Render the lines from the first one through the line containing "line at (60, 14)" as a JSON list of strings, one string per line, leaving out blank lines. Include only those lines.

-- Start Data entries --

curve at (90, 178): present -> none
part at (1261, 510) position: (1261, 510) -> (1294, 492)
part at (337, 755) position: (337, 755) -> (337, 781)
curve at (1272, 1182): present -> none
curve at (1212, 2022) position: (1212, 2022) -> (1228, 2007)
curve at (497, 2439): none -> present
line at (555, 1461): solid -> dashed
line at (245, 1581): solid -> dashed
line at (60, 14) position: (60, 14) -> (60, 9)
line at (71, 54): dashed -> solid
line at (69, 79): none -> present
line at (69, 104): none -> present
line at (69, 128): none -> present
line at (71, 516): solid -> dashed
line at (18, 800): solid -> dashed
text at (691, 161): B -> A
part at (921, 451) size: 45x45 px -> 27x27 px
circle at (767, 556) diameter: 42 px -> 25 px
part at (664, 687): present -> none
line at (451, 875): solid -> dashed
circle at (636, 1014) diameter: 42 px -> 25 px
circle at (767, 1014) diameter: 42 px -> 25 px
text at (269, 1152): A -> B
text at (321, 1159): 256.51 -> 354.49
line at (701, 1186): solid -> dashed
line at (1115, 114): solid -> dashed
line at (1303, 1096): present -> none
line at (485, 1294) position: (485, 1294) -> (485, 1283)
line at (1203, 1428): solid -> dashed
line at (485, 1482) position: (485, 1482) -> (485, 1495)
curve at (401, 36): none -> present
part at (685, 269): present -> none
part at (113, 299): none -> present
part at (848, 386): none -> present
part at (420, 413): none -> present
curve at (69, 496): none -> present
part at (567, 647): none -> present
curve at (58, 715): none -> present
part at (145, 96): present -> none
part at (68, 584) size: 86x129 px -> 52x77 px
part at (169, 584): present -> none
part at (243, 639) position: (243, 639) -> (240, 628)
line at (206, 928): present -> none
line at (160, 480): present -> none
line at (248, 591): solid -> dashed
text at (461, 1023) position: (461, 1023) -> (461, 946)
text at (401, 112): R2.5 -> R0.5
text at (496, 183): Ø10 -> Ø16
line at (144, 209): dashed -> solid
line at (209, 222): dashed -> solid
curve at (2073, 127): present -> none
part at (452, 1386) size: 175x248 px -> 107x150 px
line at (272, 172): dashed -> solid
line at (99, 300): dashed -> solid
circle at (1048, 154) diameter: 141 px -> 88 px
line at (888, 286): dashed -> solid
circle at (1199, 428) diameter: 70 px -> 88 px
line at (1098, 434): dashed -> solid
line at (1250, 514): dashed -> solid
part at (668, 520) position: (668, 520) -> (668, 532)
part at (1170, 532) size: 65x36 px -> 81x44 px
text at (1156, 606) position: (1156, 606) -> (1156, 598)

-- End Data entries --

### Solution to this exercise
[
  "curve at (90, 178): present -> none",
  "part at (1261, 510) position: (1261, 510) -> (1294, 492)",
  "part at (337, 755) position: (337, 755) -> (337, 781)",
  "curve at (1272, 1182): present -> none",
  "curve at (1212, 2022) position: (1212, 2022) -> (1228, 2007)",
  "curve at (497, 2439): none -> present",
  "line at (555, 1461): solid -> dashed",
  "line at (245, 1581): solid -> dashed",
  "line at (60, 14) position: (60, 14) -> (60, 9)"
]